Check every line below for the word "Right" and copy the ones that have it.

EXERCISE INPUTS:
= = = =
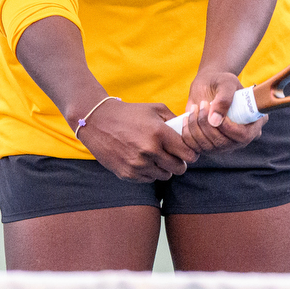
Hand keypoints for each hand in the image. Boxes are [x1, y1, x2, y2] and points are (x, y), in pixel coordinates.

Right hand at [77, 98, 198, 181]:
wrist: (98, 121)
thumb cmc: (130, 113)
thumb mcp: (155, 109)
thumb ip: (175, 120)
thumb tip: (190, 133)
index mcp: (159, 133)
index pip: (187, 154)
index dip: (191, 154)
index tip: (188, 152)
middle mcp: (150, 151)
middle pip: (178, 168)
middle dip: (179, 163)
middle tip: (175, 157)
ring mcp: (138, 164)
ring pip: (164, 176)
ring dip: (164, 168)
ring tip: (158, 157)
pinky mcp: (127, 174)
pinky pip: (148, 179)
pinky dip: (149, 172)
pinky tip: (144, 161)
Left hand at [178, 71, 265, 153]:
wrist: (209, 85)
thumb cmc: (222, 82)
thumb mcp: (226, 83)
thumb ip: (224, 99)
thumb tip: (214, 121)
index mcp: (252, 123)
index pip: (244, 136)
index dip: (229, 128)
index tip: (215, 113)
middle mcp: (239, 139)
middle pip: (223, 143)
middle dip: (207, 124)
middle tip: (202, 104)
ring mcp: (223, 145)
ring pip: (208, 147)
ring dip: (196, 126)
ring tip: (195, 107)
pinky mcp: (208, 146)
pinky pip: (196, 148)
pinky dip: (188, 134)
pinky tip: (187, 118)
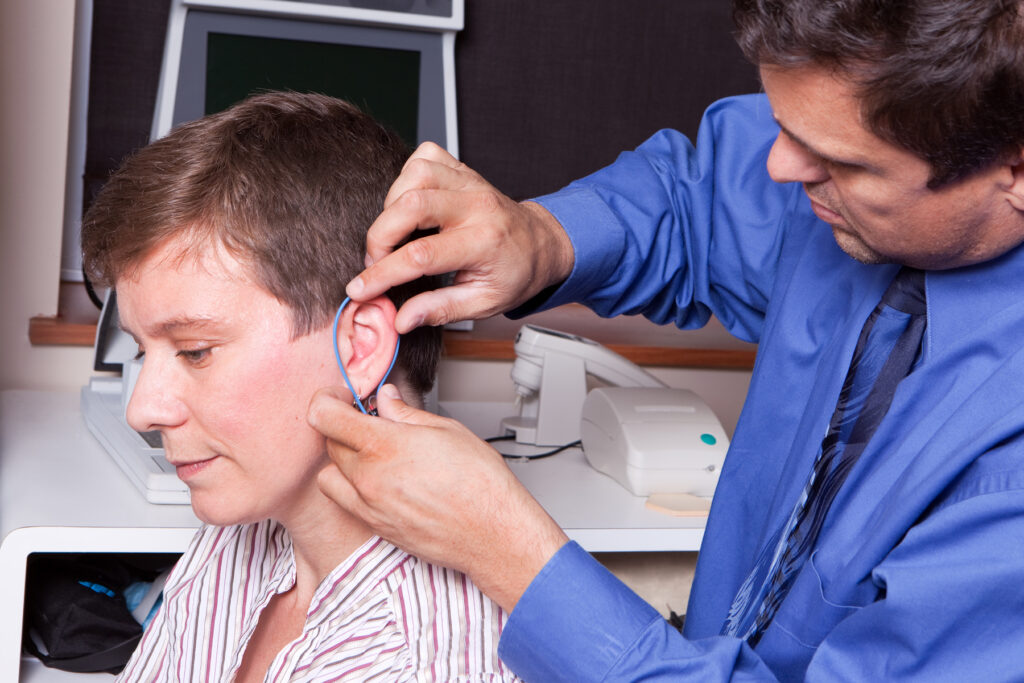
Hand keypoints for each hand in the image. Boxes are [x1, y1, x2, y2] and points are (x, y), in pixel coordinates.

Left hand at [308, 383, 568, 610]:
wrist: (493, 533)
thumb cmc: (481, 484)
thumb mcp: (447, 431)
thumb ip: (406, 414)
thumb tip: (387, 400)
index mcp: (385, 446)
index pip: (325, 417)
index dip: (328, 400)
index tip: (342, 398)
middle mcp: (369, 478)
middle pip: (329, 444)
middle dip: (343, 428)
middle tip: (370, 423)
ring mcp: (369, 507)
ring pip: (330, 475)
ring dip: (343, 461)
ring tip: (371, 455)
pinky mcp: (375, 528)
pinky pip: (345, 502)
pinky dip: (352, 487)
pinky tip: (380, 481)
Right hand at [346, 142, 574, 333]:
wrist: (540, 244)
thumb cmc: (514, 273)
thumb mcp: (484, 304)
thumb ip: (440, 310)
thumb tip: (402, 319)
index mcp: (485, 242)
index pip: (422, 255)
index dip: (383, 274)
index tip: (360, 289)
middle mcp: (477, 206)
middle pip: (412, 205)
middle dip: (380, 236)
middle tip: (377, 262)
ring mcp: (470, 182)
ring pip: (416, 173)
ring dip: (392, 204)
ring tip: (395, 233)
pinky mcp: (463, 169)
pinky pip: (425, 156)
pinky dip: (407, 177)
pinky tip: (409, 203)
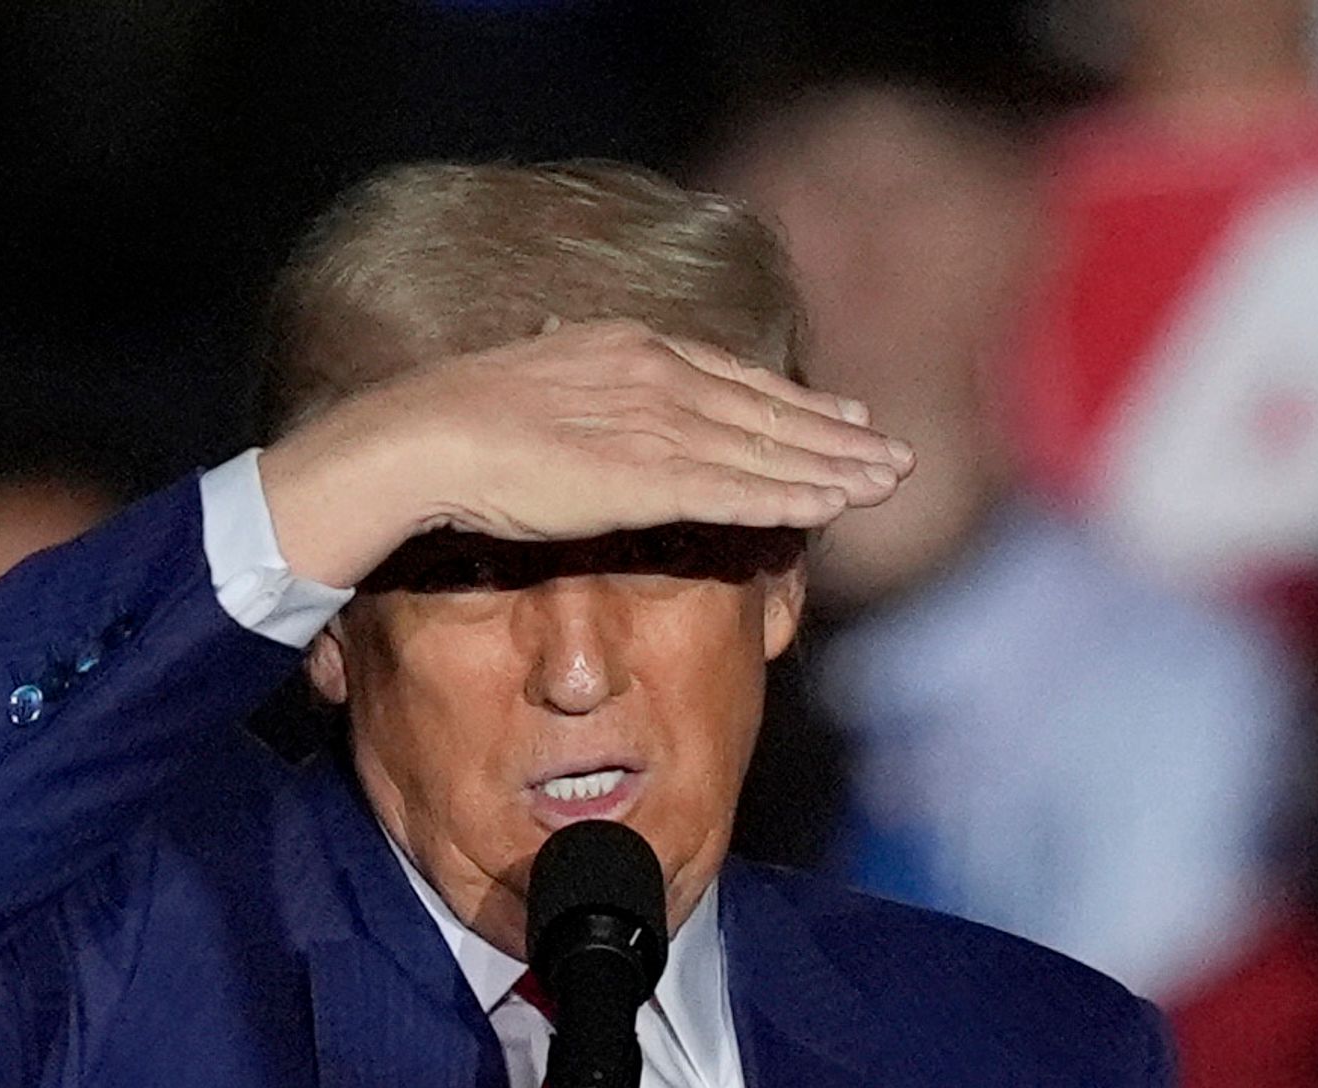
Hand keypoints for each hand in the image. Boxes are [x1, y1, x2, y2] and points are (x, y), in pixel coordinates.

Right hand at [259, 321, 913, 588]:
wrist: (425, 437)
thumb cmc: (462, 422)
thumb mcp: (540, 393)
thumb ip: (586, 403)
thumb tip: (592, 419)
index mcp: (632, 350)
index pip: (733, 378)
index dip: (795, 401)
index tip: (844, 414)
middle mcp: (657, 376)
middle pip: (768, 410)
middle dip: (836, 435)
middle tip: (892, 454)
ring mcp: (656, 424)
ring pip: (767, 449)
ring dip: (833, 469)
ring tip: (887, 482)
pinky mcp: (648, 475)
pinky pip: (738, 490)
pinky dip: (791, 498)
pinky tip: (834, 508)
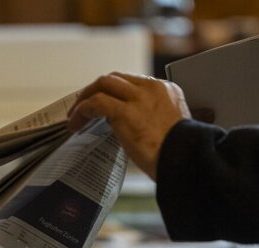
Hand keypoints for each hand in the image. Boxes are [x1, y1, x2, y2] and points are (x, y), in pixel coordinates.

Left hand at [68, 73, 190, 179]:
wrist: (184, 160)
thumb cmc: (178, 154)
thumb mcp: (171, 130)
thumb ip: (153, 121)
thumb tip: (130, 129)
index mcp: (165, 90)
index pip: (132, 82)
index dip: (114, 92)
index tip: (103, 104)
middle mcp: (151, 88)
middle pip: (115, 78)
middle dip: (96, 89)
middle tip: (84, 105)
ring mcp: (138, 98)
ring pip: (103, 84)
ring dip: (85, 98)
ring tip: (74, 115)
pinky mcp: (125, 112)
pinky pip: (95, 103)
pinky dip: (81, 112)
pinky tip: (75, 125)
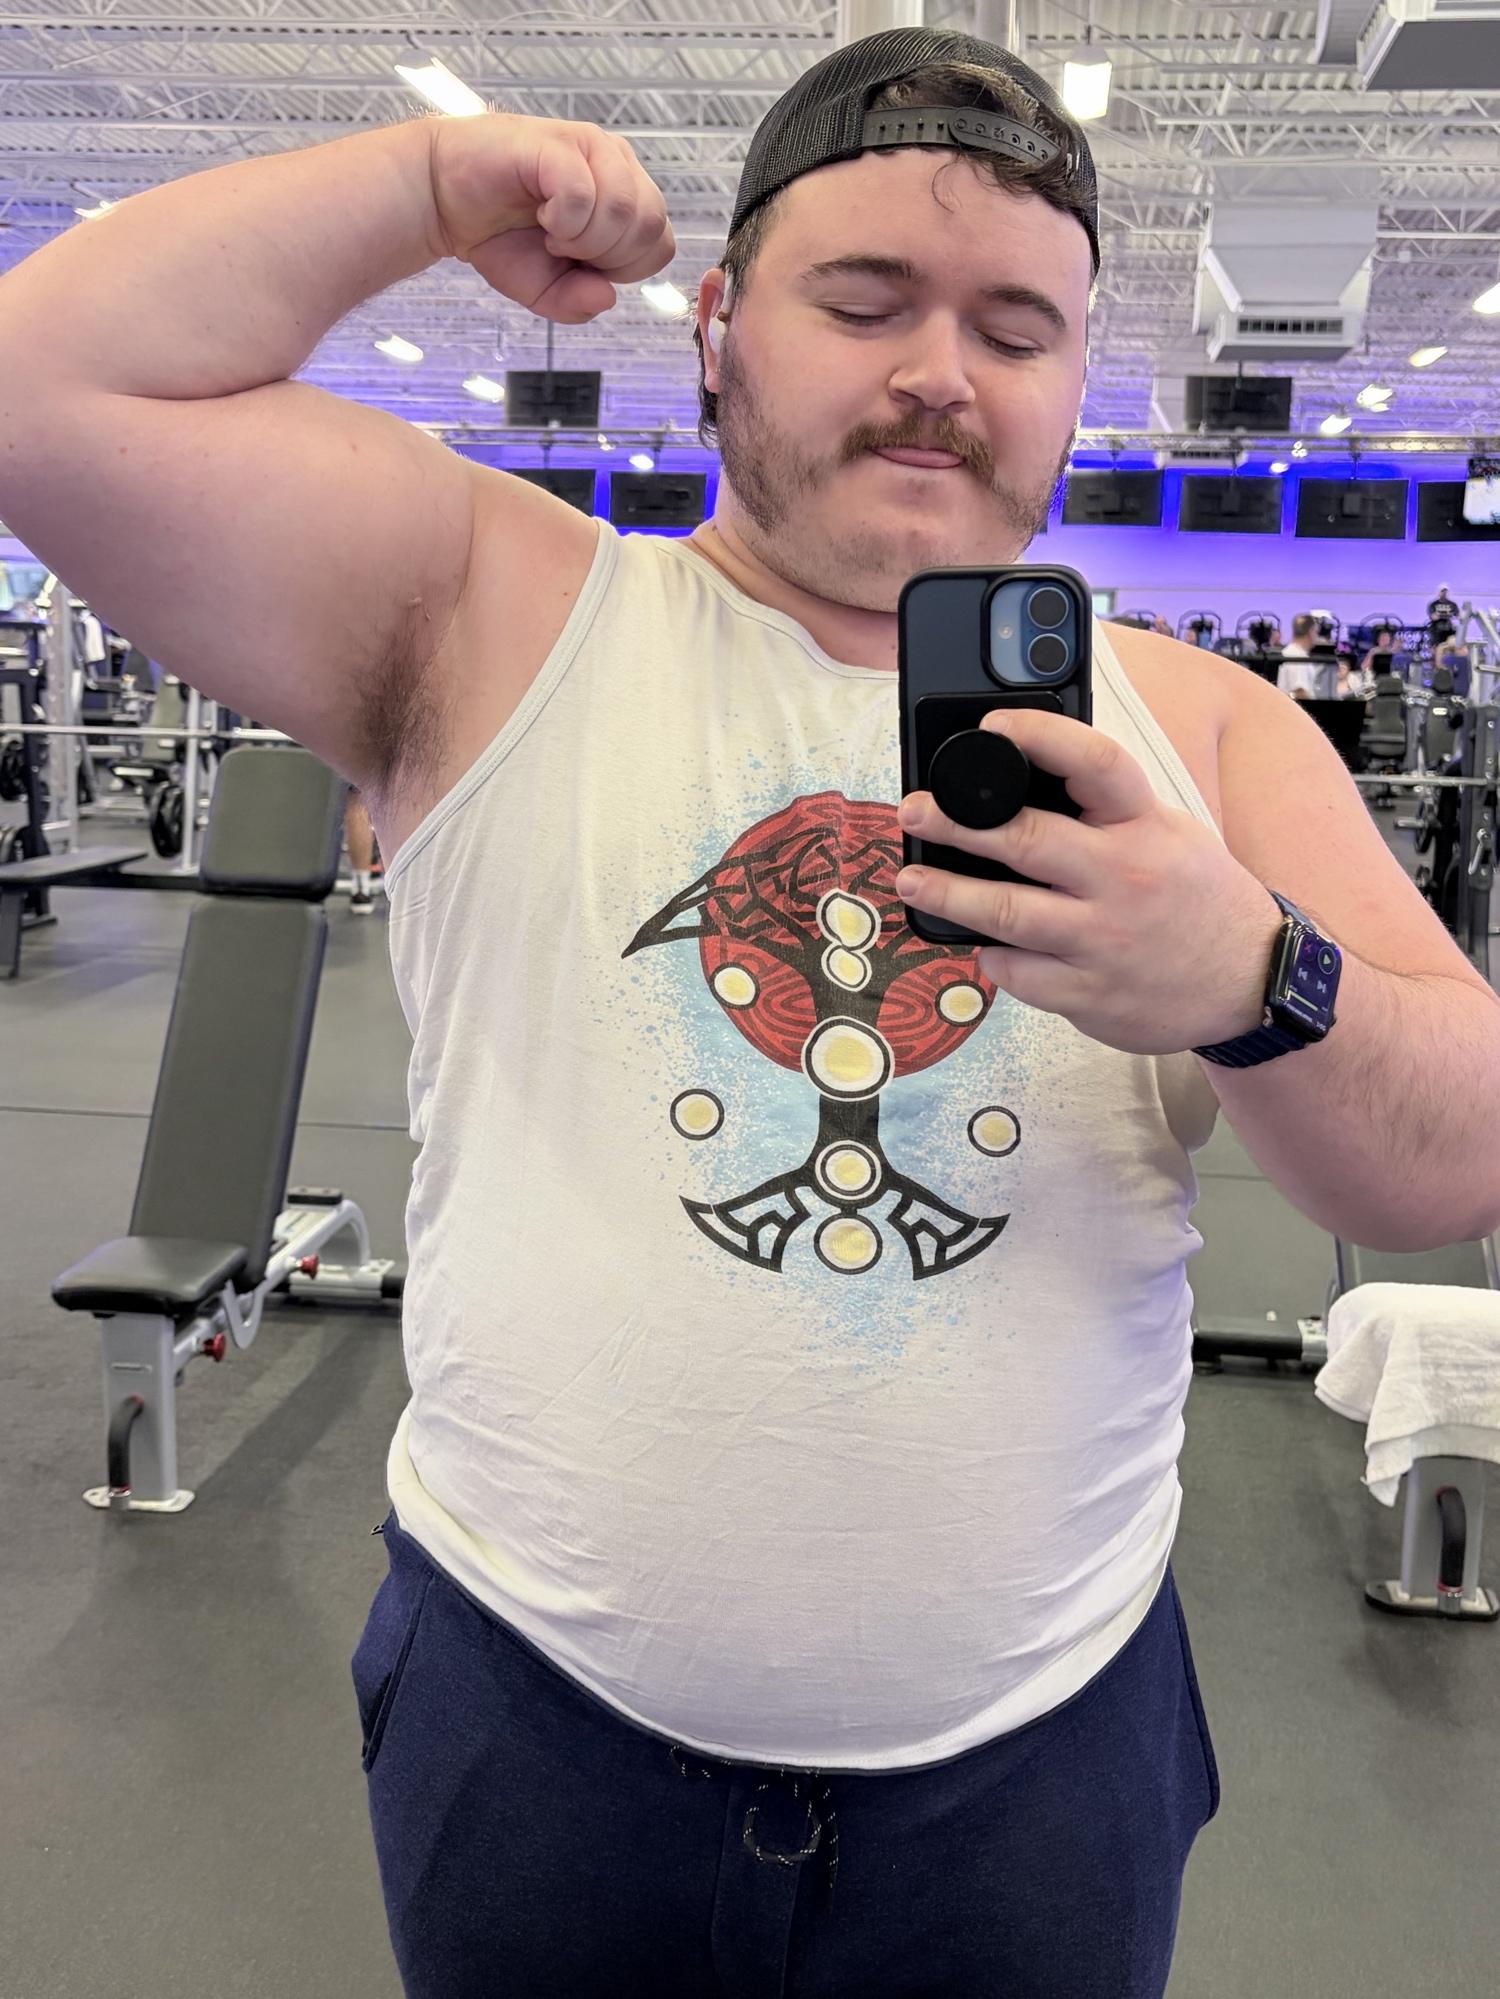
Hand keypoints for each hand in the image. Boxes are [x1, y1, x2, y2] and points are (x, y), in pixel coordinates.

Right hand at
= = = =
FINISHED TASK:
Right hand at [77, 98, 198, 181]:
Right hand at [346, 142, 574, 333]:
Right hand at [259, 321, 913, 588]:
Right hand at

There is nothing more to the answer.